PROBLEM: Reproduce the rows below from the first line down to and including the line that contains "family: Polypodiaceae".

MATERIAL PROVIDED:
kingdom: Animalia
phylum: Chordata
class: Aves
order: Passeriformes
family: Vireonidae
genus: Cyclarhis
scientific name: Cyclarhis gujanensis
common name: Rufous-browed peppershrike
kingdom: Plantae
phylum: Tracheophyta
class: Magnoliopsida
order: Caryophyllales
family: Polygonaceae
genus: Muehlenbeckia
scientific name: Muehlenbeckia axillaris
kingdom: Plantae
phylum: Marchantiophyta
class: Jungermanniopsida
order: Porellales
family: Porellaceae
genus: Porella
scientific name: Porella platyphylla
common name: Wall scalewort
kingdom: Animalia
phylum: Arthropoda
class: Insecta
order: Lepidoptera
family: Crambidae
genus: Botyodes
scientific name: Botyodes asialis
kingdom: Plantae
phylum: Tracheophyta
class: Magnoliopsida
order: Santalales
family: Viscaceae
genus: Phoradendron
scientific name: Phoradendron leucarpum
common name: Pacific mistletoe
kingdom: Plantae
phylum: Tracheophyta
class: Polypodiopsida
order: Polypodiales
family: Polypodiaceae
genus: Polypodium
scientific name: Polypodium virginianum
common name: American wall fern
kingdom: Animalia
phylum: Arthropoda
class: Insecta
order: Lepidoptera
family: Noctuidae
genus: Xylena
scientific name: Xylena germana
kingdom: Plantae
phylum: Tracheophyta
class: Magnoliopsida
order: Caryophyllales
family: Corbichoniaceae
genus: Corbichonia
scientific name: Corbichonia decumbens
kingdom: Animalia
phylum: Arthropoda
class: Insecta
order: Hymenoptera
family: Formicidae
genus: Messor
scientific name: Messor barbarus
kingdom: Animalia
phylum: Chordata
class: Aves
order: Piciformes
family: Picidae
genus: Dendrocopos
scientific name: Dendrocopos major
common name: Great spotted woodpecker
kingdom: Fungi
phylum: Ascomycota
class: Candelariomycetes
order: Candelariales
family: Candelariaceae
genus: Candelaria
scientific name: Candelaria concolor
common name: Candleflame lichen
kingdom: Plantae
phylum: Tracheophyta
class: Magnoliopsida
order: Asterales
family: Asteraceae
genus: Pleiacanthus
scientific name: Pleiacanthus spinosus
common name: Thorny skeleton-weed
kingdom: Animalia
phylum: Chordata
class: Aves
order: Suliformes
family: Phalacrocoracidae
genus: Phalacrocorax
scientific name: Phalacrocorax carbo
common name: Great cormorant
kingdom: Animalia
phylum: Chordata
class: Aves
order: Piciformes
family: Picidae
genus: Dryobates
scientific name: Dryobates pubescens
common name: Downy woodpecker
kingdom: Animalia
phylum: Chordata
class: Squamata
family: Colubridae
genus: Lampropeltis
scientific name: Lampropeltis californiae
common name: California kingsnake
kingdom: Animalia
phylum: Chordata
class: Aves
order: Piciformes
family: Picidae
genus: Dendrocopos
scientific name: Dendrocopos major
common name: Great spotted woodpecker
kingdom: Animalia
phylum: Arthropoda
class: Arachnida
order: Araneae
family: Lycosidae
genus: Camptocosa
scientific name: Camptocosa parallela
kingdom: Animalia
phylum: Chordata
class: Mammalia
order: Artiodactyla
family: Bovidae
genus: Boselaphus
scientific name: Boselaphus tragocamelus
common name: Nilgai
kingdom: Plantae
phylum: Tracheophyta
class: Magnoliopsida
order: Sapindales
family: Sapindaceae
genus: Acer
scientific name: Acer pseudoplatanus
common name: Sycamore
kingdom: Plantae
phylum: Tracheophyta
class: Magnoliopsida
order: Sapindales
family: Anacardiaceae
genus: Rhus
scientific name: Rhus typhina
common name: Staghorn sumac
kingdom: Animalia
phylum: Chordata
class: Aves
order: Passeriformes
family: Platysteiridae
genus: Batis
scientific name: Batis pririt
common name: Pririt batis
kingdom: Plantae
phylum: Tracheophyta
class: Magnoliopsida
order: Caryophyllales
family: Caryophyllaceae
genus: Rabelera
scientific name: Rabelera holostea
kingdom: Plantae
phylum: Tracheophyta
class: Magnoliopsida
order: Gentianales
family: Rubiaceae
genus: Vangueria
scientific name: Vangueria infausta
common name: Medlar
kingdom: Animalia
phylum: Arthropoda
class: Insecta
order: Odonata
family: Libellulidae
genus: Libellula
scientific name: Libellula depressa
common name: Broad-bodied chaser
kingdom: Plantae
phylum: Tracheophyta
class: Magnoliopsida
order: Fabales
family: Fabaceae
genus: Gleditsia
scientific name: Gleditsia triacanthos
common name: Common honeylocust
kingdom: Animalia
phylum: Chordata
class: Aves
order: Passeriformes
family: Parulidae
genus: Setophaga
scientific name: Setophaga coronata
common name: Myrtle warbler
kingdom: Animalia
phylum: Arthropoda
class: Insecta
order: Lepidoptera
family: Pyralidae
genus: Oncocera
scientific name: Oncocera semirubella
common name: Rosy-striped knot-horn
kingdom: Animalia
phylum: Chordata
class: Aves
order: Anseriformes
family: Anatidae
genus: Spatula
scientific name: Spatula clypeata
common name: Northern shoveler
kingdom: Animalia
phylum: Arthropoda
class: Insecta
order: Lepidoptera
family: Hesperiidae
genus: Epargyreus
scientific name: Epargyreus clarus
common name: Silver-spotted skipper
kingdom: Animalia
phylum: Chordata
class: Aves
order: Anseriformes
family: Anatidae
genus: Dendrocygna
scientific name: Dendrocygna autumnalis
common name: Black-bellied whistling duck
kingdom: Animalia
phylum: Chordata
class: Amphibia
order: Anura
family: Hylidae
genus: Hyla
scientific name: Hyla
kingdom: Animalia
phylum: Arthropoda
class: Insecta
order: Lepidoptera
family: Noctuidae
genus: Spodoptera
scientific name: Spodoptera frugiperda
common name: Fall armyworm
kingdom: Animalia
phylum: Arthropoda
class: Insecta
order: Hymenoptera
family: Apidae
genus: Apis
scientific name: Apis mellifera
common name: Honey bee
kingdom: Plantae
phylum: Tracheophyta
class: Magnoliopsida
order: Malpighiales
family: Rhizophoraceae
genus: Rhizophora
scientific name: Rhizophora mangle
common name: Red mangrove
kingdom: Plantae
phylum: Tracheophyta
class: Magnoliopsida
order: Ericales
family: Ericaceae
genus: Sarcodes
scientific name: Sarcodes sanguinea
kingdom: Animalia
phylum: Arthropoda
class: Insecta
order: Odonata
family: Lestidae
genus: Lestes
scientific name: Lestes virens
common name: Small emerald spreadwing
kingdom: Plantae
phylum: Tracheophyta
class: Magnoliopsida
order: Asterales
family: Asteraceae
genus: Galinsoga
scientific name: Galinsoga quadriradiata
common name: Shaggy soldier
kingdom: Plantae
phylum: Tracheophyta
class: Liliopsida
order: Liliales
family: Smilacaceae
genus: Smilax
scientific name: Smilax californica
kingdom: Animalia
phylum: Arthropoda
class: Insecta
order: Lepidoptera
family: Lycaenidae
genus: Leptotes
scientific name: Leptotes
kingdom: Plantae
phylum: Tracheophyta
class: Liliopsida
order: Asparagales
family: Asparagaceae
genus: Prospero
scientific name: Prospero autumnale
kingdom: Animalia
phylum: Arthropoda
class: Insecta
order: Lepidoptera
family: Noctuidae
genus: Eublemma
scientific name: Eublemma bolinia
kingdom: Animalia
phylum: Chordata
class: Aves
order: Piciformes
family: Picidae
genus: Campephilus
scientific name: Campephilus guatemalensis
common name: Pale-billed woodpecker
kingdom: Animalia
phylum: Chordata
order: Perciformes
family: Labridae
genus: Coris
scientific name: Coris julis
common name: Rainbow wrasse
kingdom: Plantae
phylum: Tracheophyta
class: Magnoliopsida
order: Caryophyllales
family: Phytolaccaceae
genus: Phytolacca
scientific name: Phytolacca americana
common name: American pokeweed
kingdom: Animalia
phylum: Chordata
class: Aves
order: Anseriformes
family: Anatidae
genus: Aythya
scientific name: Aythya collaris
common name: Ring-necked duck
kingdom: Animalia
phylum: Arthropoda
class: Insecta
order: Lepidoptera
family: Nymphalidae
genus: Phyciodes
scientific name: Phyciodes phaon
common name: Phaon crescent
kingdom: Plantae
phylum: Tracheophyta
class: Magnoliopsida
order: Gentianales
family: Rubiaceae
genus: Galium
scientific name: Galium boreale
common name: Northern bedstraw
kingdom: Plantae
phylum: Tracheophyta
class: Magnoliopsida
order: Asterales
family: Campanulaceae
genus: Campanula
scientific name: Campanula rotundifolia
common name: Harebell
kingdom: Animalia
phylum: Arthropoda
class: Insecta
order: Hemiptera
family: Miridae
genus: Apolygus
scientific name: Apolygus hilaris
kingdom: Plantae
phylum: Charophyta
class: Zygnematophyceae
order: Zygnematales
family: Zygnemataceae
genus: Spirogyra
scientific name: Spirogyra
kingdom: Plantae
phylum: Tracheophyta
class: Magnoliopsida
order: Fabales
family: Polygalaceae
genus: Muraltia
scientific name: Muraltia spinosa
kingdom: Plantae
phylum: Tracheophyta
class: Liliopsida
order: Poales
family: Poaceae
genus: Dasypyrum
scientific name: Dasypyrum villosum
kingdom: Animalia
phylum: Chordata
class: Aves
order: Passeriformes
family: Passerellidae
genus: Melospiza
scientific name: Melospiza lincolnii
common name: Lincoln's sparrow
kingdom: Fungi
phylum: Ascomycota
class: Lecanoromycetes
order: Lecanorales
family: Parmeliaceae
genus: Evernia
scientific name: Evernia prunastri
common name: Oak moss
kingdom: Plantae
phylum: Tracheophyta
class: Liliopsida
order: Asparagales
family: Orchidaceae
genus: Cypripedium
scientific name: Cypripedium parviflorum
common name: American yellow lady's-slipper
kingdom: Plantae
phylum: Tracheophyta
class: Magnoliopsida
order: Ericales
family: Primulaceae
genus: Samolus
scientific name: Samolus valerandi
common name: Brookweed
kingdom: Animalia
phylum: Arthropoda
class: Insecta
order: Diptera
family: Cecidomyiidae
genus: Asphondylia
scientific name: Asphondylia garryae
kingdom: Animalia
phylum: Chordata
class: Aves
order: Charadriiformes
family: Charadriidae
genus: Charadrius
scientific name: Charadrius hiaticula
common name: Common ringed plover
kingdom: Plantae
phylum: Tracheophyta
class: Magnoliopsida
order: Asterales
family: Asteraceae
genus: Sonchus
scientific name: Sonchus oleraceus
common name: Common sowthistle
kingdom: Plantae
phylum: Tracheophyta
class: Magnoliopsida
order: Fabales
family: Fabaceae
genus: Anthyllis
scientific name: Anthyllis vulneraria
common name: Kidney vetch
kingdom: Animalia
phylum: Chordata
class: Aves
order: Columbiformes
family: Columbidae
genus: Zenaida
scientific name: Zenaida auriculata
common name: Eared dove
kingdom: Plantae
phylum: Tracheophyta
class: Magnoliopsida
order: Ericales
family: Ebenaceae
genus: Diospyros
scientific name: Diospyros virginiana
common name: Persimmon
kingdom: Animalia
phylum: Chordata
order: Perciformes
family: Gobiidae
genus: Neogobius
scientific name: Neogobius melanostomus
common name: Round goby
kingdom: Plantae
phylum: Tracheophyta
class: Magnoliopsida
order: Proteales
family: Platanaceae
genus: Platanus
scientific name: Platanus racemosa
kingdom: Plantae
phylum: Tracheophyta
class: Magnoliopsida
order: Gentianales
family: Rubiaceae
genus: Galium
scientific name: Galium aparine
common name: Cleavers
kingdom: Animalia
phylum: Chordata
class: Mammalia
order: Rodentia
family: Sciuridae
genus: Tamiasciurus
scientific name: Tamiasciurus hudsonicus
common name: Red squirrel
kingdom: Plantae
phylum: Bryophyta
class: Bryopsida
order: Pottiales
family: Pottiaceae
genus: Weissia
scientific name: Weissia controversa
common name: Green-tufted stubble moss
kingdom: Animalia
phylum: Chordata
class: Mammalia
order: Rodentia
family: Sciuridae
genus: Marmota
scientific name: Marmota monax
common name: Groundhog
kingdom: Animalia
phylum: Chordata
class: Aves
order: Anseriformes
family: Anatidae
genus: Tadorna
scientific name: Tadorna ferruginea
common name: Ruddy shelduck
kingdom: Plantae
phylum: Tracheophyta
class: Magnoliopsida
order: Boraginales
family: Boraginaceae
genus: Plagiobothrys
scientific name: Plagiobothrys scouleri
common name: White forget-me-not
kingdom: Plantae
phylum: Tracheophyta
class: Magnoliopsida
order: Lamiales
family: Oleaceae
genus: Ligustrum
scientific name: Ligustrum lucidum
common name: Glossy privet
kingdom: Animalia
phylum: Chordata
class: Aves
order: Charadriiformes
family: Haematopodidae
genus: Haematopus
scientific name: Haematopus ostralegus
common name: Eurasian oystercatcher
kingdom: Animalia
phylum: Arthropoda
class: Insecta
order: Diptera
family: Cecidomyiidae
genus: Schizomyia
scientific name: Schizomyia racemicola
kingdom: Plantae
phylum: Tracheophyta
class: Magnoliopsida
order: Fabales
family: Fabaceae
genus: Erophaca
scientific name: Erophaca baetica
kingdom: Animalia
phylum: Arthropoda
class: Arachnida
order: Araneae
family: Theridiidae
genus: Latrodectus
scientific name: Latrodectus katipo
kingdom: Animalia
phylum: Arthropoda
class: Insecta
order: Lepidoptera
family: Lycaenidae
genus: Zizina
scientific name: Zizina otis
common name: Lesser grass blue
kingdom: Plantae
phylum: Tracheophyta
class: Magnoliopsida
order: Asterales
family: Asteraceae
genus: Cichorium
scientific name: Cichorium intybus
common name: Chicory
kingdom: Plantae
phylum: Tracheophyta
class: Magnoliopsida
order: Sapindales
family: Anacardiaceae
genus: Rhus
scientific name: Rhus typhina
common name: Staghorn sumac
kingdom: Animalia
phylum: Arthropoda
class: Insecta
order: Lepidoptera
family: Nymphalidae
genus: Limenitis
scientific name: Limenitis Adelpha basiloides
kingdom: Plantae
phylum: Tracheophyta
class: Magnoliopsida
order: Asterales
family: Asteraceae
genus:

ANSWER FOR THIS EXERCISE:
kingdom: Animalia
phylum: Chordata
class: Aves
order: Passeriformes
family: Vireonidae
genus: Cyclarhis
scientific name: Cyclarhis gujanensis
common name: Rufous-browed peppershrike
kingdom: Plantae
phylum: Tracheophyta
class: Magnoliopsida
order: Caryophyllales
family: Polygonaceae
genus: Muehlenbeckia
scientific name: Muehlenbeckia axillaris
kingdom: Plantae
phylum: Marchantiophyta
class: Jungermanniopsida
order: Porellales
family: Porellaceae
genus: Porella
scientific name: Porella platyphylla
common name: Wall scalewort
kingdom: Animalia
phylum: Arthropoda
class: Insecta
order: Lepidoptera
family: Crambidae
genus: Botyodes
scientific name: Botyodes asialis
kingdom: Plantae
phylum: Tracheophyta
class: Magnoliopsida
order: Santalales
family: Viscaceae
genus: Phoradendron
scientific name: Phoradendron leucarpum
common name: Pacific mistletoe
kingdom: Plantae
phylum: Tracheophyta
class: Polypodiopsida
order: Polypodiales
family: Polypodiaceae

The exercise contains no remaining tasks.